| WORK TASK |
In the entries below, repeat only the lines between those holding "woman with long brown hair 6.39" and "Turning now to", inclusive. Leave pictures out.

| DATA FOR REVIEW |

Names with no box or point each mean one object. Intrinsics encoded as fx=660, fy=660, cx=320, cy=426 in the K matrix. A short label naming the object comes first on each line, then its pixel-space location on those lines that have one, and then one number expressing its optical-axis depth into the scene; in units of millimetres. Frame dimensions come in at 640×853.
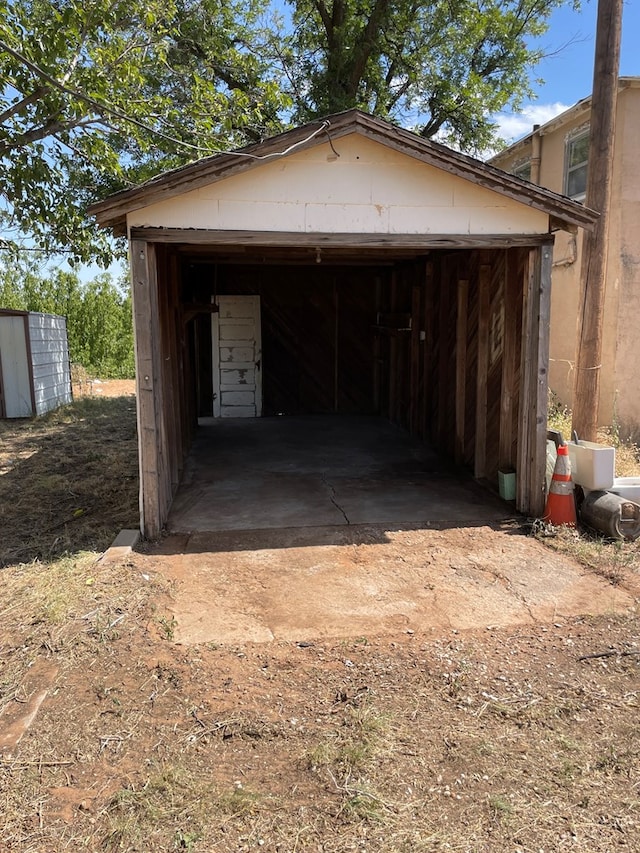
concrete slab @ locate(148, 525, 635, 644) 4098
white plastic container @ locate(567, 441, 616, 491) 5746
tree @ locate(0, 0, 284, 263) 6906
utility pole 6125
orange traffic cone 5801
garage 5422
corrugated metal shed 12445
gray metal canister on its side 5465
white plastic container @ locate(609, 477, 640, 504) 5840
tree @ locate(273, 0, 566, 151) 12773
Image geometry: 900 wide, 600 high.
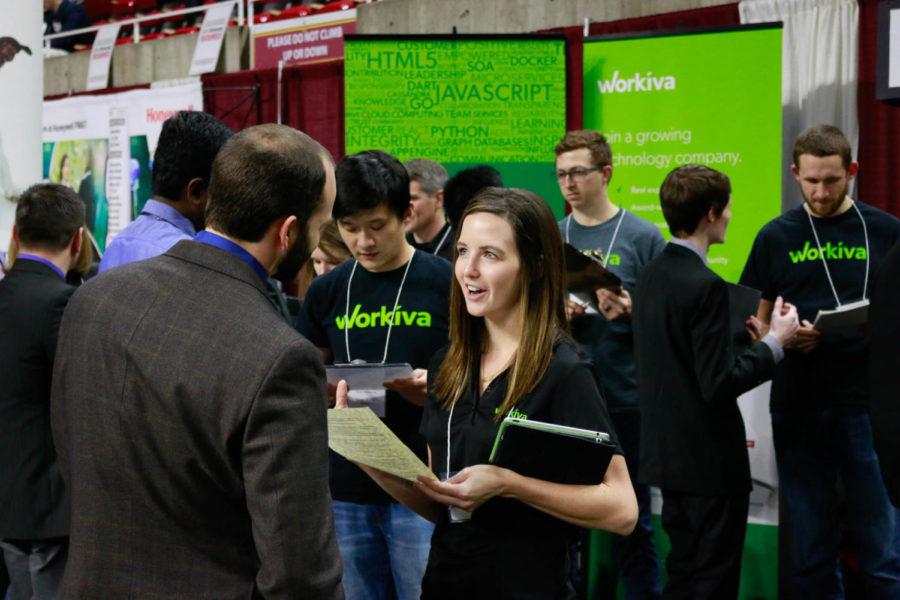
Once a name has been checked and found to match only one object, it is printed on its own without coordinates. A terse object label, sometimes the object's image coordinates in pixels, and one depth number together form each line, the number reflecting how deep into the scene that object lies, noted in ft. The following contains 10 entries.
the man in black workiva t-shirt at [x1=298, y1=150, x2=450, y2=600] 8.97
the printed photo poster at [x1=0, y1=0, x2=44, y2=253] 14.40
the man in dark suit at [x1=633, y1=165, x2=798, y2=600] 11.35
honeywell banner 30.37
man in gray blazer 4.92
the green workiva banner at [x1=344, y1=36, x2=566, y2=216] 16.79
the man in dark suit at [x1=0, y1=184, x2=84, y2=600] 9.65
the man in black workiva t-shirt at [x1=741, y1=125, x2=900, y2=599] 12.90
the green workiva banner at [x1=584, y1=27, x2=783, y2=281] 15.17
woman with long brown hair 6.39
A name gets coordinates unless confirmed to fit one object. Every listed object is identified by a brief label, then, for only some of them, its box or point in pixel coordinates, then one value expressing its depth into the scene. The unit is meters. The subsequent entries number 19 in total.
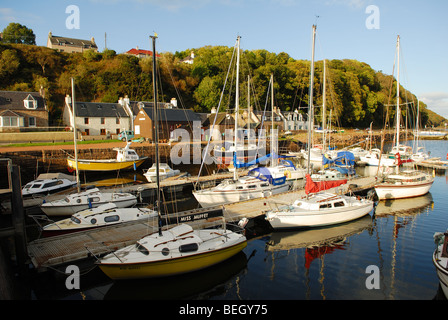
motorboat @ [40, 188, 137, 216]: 20.61
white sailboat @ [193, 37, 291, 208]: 23.44
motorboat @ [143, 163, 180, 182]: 31.53
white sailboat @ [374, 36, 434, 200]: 26.83
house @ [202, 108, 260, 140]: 62.34
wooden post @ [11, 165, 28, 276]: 13.48
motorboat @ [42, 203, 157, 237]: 16.86
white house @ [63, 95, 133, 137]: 55.22
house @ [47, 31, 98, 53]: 97.31
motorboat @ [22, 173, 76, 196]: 24.89
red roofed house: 109.31
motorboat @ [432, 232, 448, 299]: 11.47
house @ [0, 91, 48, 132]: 48.03
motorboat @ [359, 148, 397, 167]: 42.28
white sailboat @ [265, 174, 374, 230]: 19.16
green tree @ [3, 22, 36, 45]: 88.31
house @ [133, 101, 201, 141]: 54.03
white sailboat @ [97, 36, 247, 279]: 12.98
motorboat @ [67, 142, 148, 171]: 35.06
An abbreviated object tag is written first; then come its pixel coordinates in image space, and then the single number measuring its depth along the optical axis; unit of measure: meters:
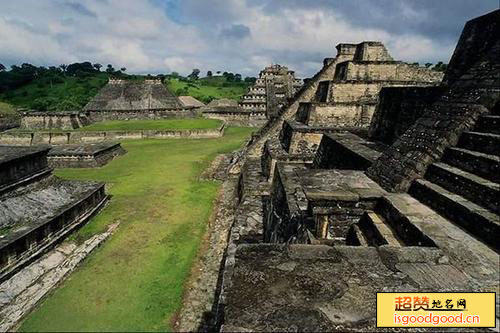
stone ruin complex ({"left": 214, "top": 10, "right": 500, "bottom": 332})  2.59
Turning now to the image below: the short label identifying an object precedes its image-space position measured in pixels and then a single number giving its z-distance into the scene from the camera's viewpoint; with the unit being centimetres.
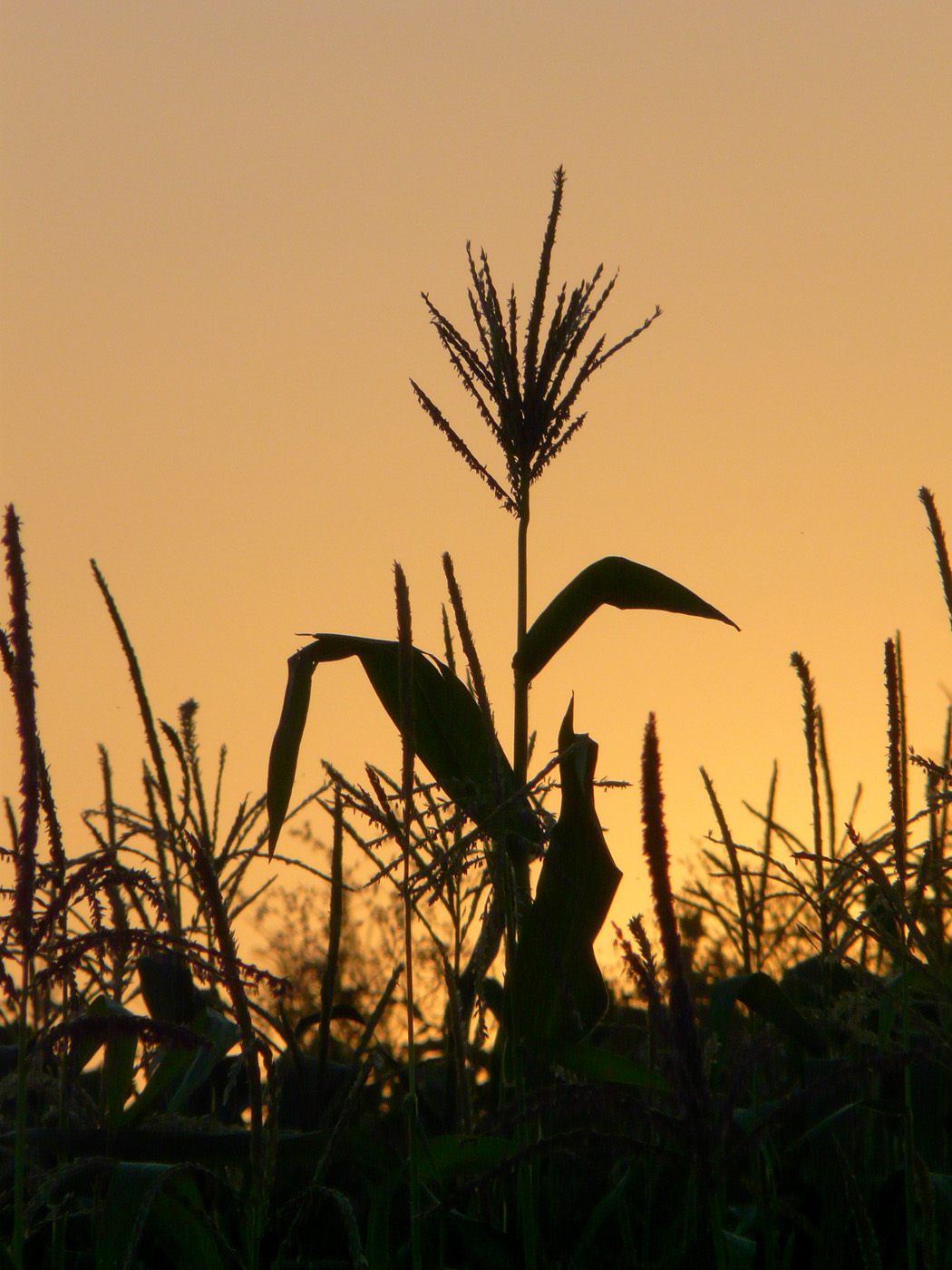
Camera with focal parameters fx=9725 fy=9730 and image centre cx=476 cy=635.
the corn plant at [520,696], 984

| RESULT FOR THIS EXERCISE |
woman with long brown hair 6.39
A name gets coordinates unless confirmed to fit one object. Every listed object is identified by a brief label, then, for only some of them, its box or point in pixel coordinates, then one value expressing its depth into the scene. The unit is meters. The subsequent entries number 19 in total.
motorboat @ [40, 188, 137, 216]: 20.61
white sailboat @ [193, 37, 291, 208]: 23.44
motorboat @ [143, 163, 180, 182]: 31.53
white sailboat @ [374, 36, 434, 200]: 26.83
house @ [202, 108, 260, 140]: 62.34
wooden post @ [11, 165, 28, 276]: 13.48
motorboat @ [42, 203, 157, 237]: 16.86
white house @ [63, 95, 133, 137]: 55.22
house @ [47, 31, 98, 53]: 97.31
motorboat @ [22, 173, 76, 196]: 24.89
red roofed house: 109.31
motorboat @ [432, 232, 448, 299]: 11.47
house @ [0, 91, 48, 132]: 48.03
motorboat @ [359, 148, 397, 167]: 42.28
white sailboat @ [265, 174, 374, 230]: 19.16
green tree @ [3, 22, 36, 45]: 88.31
house @ [133, 101, 201, 141]: 54.03
white sailboat @ [97, 36, 247, 279]: 12.98
motorboat @ [67, 142, 148, 171]: 35.06
An abbreviated object tag is written first; then come its pixel coordinates in image space, and then the single number measuring its depth along the optical axis; unit of measure: meters:
stone ruin complex ({"left": 214, "top": 10, "right": 500, "bottom": 332})  2.59
Turning now to the image below: the short label identifying an object precedes its image-space position measured in pixels and then a single number giving its z-distance into the scene from the camera's viewpoint; with the unit being centimetres.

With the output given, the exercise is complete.